(Photo: Hunger in Hyderabad, India, 2008. "Villagers near the city of Hyderabad recently jostled for rice that was being sold by government officials." Kirshnendu Halder/Reuters, (c) The New York Times Company.)
Welcome to the 21st century. Food shortages leads to price increases leads to hunger leads to civil unrest leads to - revolutions - or societal collapse. We've seen societal collapse in the ancient (and not so ancient) past due to droughts, shifting rivers, volcanic eruptions that disrupted the growing seasons for 2-3-4 years due to increased suspended particulate, leading to famine and starvation. What resulted was NOT pretty.
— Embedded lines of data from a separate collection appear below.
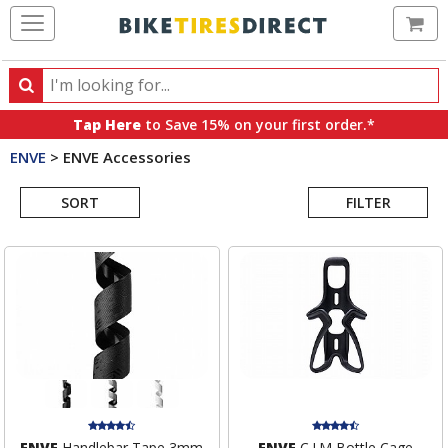
Ca
Search
Search
for
Tap Here
to Save 15% on your first order.*
products,
ENVE
>
ENVE Accessories
categories
Search
and
brands
SORT
FILTER
Results
ENVE
Handlebar Tape 3mm
ENVE
C.I.M Bottle Cage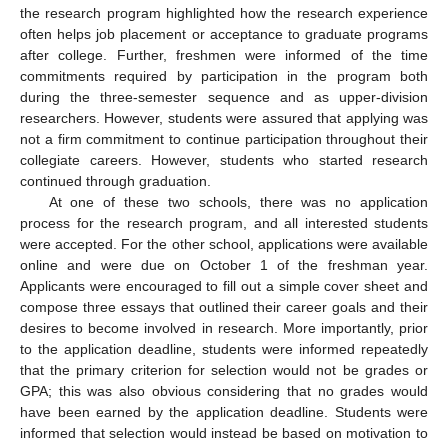
the research program highlighted how the research experience
often helps job placement or acceptance to graduate programs
after college. Further, freshmen were informed of the time
commitments required by participation in the program both
during the three-semester sequence and as upper-division
researchers. However, students were assured that applying was
not a firm commitment to continue participation throughout their
collegiate careers. However, students who started research
continued through graduation.
At one of these two schools, there was no application
process for the research program, and all interested students
were accepted. For the other school, applications were available
online and were due on October 1 of the freshman year.
Applicants were encouraged to fill out a simple cover sheet and
compose three essays that outlined their career goals and their
desires to become involved in research. More importantly, prior
to the application deadline, students were informed repeatedly
that the primary criterion for selection would not be grades or
GPA; this was also obvious considering that no grades would
have been earned by the application deadline. Students were
informed that selection would instead be based on motivation to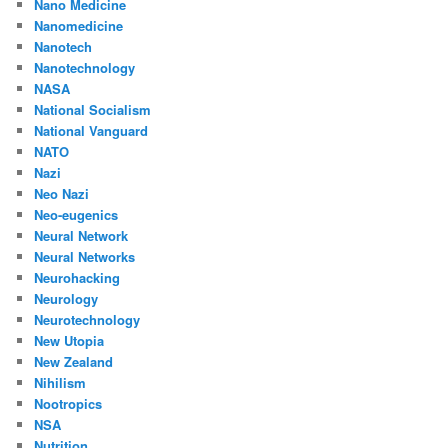
Nano Medicine
Nanomedicine
Nanotech
Nanotechnology
NASA
National Socialism
National Vanguard
NATO
Nazi
Neo Nazi
Neo-eugenics
Neural Network
Neural Networks
Neurohacking
Neurology
Neurotechnology
New Utopia
New Zealand
Nihilism
Nootropics
NSA
Nutrition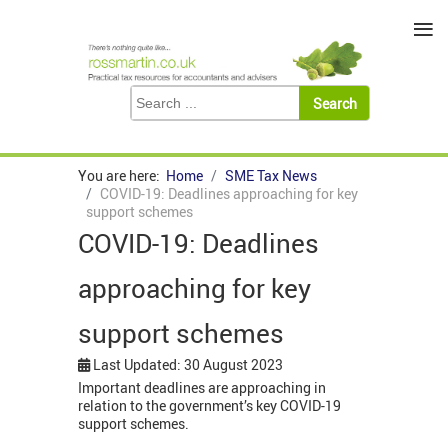
≡
You are here:
Home
SME Tax News
COVID-19: Deadlines approaching for key
support schemes
COVID-19: Deadlines
approaching for key
support schemes
Last Updated: 30 August 2023
Important deadlines are approaching in
relation to the government’s key COVID-19
support schemes.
So, what will be the responses of modern-day national governments? Price controls and rationing? Mass starvation? I remember Biafra and the hopeless, overwhelmed feeling you get when confronted with such a castastrophe unfolding before your eyes on television. So, you gave then and give what money you can now and don't see that it's making any difference. Millions died. Millions are still dying every year due to malnutrition.
The "extra" I used to have from which to give to charity has disappeared. My salary increase for 2008 was 3% - and that has to hold me until my next "review" at the beginning of 2009. My utility bills are going up by 20 to 30% even as I type this and my grocery bill has increased by a good 10 to 15% just over the past 6 months. So, there is no "extra" anymore to give to charity.
I do not understand why people keep having children whom they cannot possible feed? I do not understand this kind of mindset, popping out babies like there is no tomorrow - and very likely will not be for many millions of children. Children - always the most helpless are the victims. I suspect we're just beginning to see the tip of the iceberg here...
Here are a few of the recent articles about the "suddenly upon us" food crisis:
(More than 20,000) Mongolians flood capital to protest food prices
Friday April 18, 9:40 am ET
Thousands of Mongolians stage protest in capital over rising food prices
***If they're protesting in Mongolia, there must be food shortages and rising prices next store in China, too, particularly at the rate that illegal developers have been gobbling up farm land with the wink wink collusion of the local Communists who pay no attention to whatever is going on in Bejing. Will we hear about that unrest - probably not, given the Communist government's control of the media. This is really ironic, given the fact that some Chinese are protesting the western media's alleged bias against China in the coverage on Tibet and have gone so far as to put up a website decrying that bias and pointing out alleged instances of bias (no doubt complete with Photoshopped pictures to support their version of the "facts.") Of course those Chinese (whoever they are - supposedly students here in the US) say nothing about their own country's 1984 control of the media and mass brainwashing of the Chinese people. They have no access to free and unfettered media so how could anyone living in China possibly have an informed opinion on anything? So then, will they starve quietly into their graves and solve a large part of the world's problem of "excess population" (a term used in by Scrooge in Dickens' "A Christmas Carol")? Somehow, I don't think so...***
The Food Chain
A Drought in Australia, a Global Shortage of Rice
By KEITH BRADSHER
Published: April 17, 2008
The collapse of Australia’s rice production is one of several factors contributing to a doubling of rice prices in the last three months — increases that have led the world’s largest exporters to restrict exports severely, spurred panicked hoarding in Hong Kong and the Philippines, and set off violent protests in countries including Cameroon, Egypt, Ethiopia, Haiti, Indonesia, Italy, Ivory Coast, Mauritania, the Philippines, Thailand, Uzbekistan and Yemen.
U.N. Panel Urges Changes to Feed Poor While Saving Environment
By STEVEN ERLANGER
Published: April 16, 2008
“Modern agriculture will have to change radically if the international community wants to cope with growing populations and climate change, while avoiding social fragmentation and irreversible deterioration of the environment...”
The prices of basic food like rice, wheat and corn have been rising sharply, setting off violent popular protests in countries including Haiti, Egypt, Cameroon, Ivory Coast, Mauritania, Ethiopia, Uzbekistan, Yemen, the Philippines, Thailand, Indonesia and Italy. The unrest has resulted in tens of deaths and helped lead to the dismissal on Saturday of the Haitian prime minister, Jacques-Édouard Alexis, and the increasing cost of subsidizing bread prices is a major worry for key American allies like President Hosni Mubarak of Egypt.
Across Globe, Empty Bellies Bring Rising Anger
By MARC LACEY
Published: April 18, 2008
“This is a perfect storm,” President Elías Antonio Saca of El Salvador said Wednesday at the World Economic Forum on Latin America in Cancún, Mexico. “How long can we withstand the situation? We have to feed our people, and commodities are becoming scarce. This scandalous storm might become a hurricane that could upset not only our economies but also the stability of our countries.”